WRITTEN TASK: Turn the data from the line with "(Sea Buckthorn) Fruit" to the line with "Culturali e Creativi", both included, into a numbered list, skipping blank lines. Leave the pictures out of your answer.

_____

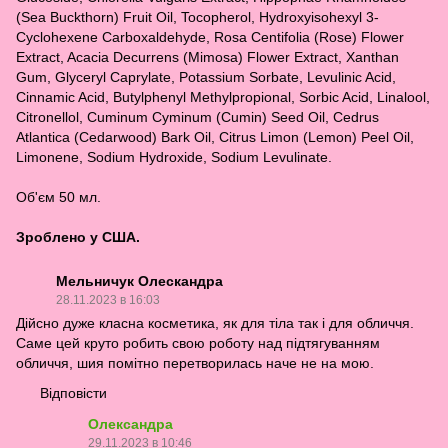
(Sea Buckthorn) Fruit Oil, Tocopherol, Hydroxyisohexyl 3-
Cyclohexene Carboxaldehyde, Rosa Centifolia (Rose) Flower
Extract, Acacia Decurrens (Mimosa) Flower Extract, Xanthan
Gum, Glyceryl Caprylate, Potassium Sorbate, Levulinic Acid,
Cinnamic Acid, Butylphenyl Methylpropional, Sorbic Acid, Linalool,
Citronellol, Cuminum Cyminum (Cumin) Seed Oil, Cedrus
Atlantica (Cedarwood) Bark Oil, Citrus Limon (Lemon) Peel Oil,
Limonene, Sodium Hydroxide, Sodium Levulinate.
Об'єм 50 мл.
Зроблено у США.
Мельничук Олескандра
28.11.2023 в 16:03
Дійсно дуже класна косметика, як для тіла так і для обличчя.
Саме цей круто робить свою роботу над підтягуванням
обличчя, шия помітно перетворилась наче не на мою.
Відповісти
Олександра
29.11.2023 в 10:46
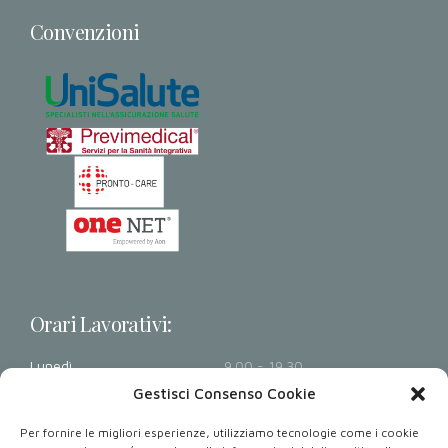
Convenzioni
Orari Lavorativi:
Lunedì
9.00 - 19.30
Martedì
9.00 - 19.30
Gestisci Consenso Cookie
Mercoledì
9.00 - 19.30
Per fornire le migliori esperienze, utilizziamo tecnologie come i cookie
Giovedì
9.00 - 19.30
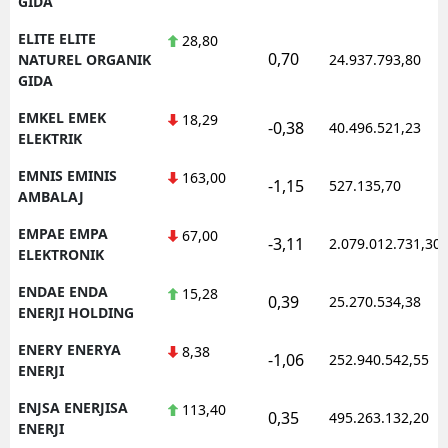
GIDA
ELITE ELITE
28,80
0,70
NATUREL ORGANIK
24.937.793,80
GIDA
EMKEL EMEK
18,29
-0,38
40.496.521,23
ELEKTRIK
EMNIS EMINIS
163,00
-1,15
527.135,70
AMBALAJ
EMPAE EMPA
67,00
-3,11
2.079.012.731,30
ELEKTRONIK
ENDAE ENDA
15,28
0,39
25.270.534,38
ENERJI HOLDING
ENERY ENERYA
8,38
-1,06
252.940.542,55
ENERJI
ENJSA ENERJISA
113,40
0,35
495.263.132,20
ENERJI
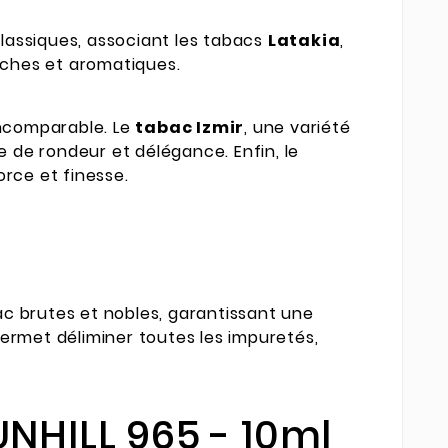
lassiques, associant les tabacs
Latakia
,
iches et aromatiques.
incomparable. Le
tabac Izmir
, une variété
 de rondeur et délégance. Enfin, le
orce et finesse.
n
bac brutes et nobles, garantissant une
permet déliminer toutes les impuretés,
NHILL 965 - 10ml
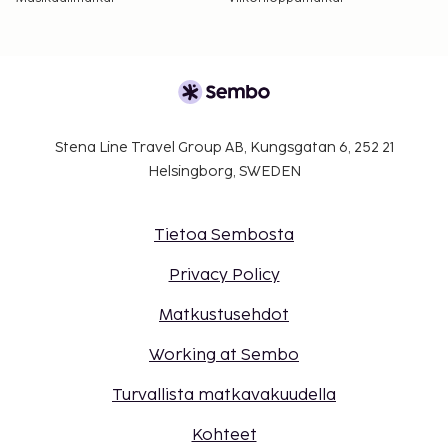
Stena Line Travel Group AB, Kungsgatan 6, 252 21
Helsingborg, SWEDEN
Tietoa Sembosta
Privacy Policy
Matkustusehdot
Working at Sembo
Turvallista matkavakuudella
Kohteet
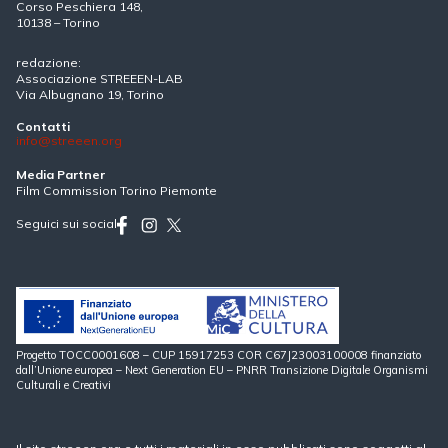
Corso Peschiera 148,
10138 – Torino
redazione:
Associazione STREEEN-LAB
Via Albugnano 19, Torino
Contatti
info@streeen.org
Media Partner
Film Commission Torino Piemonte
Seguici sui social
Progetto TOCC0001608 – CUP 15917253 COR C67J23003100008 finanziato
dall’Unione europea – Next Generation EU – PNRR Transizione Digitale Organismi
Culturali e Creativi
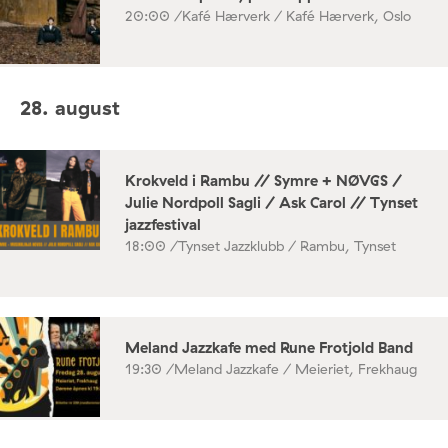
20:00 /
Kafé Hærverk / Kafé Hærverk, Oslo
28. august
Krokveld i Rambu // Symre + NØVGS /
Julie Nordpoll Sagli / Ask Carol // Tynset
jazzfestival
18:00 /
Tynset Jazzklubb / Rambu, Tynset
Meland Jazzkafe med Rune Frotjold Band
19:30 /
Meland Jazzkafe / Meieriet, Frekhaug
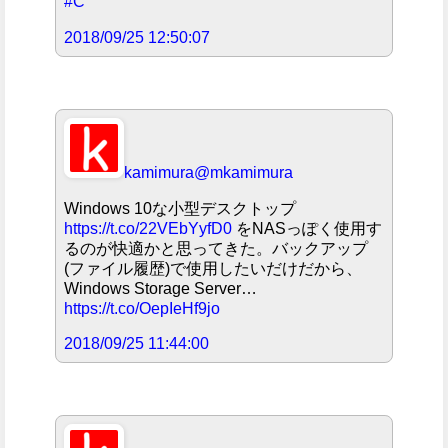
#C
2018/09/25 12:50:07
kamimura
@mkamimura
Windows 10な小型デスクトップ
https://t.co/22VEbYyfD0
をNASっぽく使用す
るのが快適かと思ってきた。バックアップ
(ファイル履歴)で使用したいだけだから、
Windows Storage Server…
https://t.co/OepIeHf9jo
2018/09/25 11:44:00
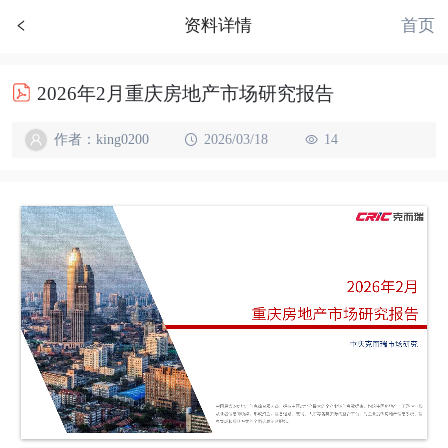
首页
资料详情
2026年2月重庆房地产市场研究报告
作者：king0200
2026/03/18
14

_____

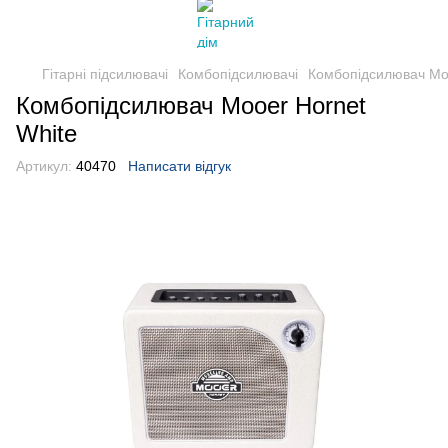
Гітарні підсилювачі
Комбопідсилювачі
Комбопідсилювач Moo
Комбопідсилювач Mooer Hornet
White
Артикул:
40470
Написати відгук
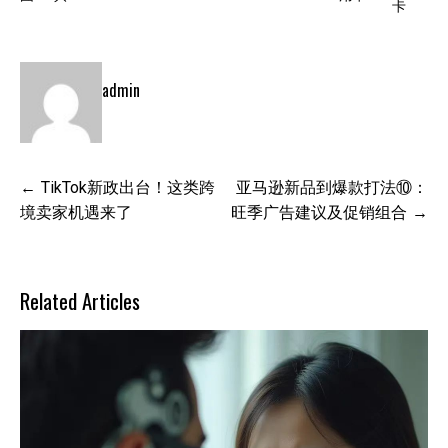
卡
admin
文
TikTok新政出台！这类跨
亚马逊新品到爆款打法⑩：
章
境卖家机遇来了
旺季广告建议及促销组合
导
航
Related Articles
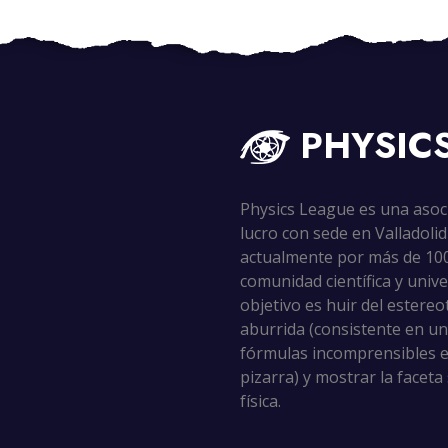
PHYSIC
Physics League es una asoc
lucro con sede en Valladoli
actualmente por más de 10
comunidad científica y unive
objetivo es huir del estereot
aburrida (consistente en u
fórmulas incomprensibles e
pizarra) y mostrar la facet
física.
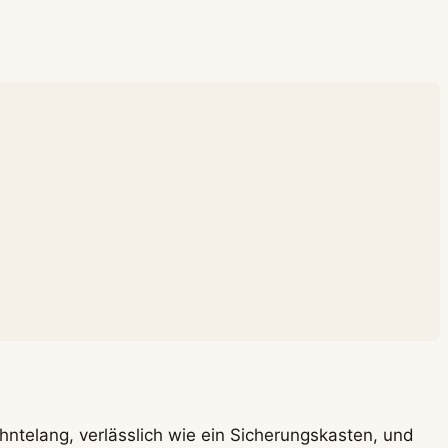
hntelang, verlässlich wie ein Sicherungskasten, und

_____

RESPONSE:
1. (Sea Buckthorn) Fruit Oil, Tocopherol, Hydroxyisohexyl 3-
2. Cyclohexene Carboxaldehyde, Rosa Centifolia (Rose) Flower
3. Extract, Acacia Decurrens (Mimosa) Flower Extract, Xanthan
4. Gum, Glyceryl Caprylate, Potassium Sorbate, Levulinic Acid,
5. Cinnamic Acid, Butylphenyl Methylpropional, Sorbic Acid, Linalool,
6. Citronellol, Cuminum Cyminum (Cumin) Seed Oil, Cedrus
7. Atlantica (Cedarwood) Bark Oil, Citrus Limon (Lemon) Peel Oil,
8. Limonene, Sodium Hydroxide, Sodium Levulinate.
9. Об'єм 50 мл.
10. Зроблено у США.
11. Мельничук Олескандра
12. 28.11.2023 в 16:03
13. Дійсно дуже класна косметика, як для тіла так і для обличчя.
14. Саме цей круто робить свою роботу над підтягуванням
15. обличчя, шия помітно перетворилась наче не на мою.
16. Відповісти
17. Олександра
18. 29.11.2023 в 10:46
19. Convenzioni
20. Orari Lavorativi:
21. Lunedì
22. 9.00 - 19.30
23. Martedì
24. 9.00 - 19.30
25. Gestisci Consenso Cookie
26. Mercoledì
27. 9.00 - 19.30
28. Per fornire le migliori esperienze, utilizziamo tecnologie come i cookie
29. Giovedì
30. 9.00 - 19.30
31. GIDA
32. ELITE ELITE
33. 28,80
34. 0,70
35. NATUREL ORGANIK
36. 24.937.793,80
37. GIDA
38. EMKEL EMEK
39. 18,29
40. -0,38
41. 40.496.521,23
42. ELEKTRIK
43. EMNIS EMINIS
44. 163,00
45. -1,15
46. 527.135,70
47. AMBALAJ
48. EMPAE EMPA
49. 67,00
50. -3,11
51. 2.079.012.731,30
52. ELEKTRONIK
53. ENDAE ENDA
54. 15,28
55. 0,39
56. 25.270.534,38
57. ENERJI HOLDING
58. ENERY ENERYA
59. 8,38
60. -1,06
61. 252.940.542,55
62. ENERJI
63. ENJSA ENERJISA
64. 113,40
65. 0,35
66. 495.263.132,20
67. ENERJI
68. lassiques, associant les tabacs
69. Latakia
70. ,
71. iches et aromatiques.
72. incomparable. Le
73. tabac Izmir
74. , une variété
75.  de rondeur et délégance. Enfin, le
76. orce et finesse.
77. n
78. bac brutes et nobles, garantissant une
79. permet déliminer toutes les impuretés,
80. NHILL 965 - 10ml
81. Stena Line Travel Group AB, Kungsgatan 6, 252 21
82. Helsingborg, SWEDEN
83. Tietoa Sembosta
84. Privacy Policy
85. Matkustusehdot
86. Working at Sembo
87. Turvallista matkavakuudella
88. Kohteet
89. Corso Peschiera 148,
90. 10138 – Torino
91. redazione:
92. Associazione STREEEN-LAB
93. Via Albugnano 19, Torino
94. Contatti
95. info@streeen.org
96. Media Partner
97. Film Commission Torino Piemonte
98. Seguici sui social
99. Progetto TOCC0001608 – CUP 15917253 COR C67J23003100008 finanziato
100. dall’Unione europea – Next Generation EU – PNRR Transizione Digitale Organismi
101. Culturali e Creativi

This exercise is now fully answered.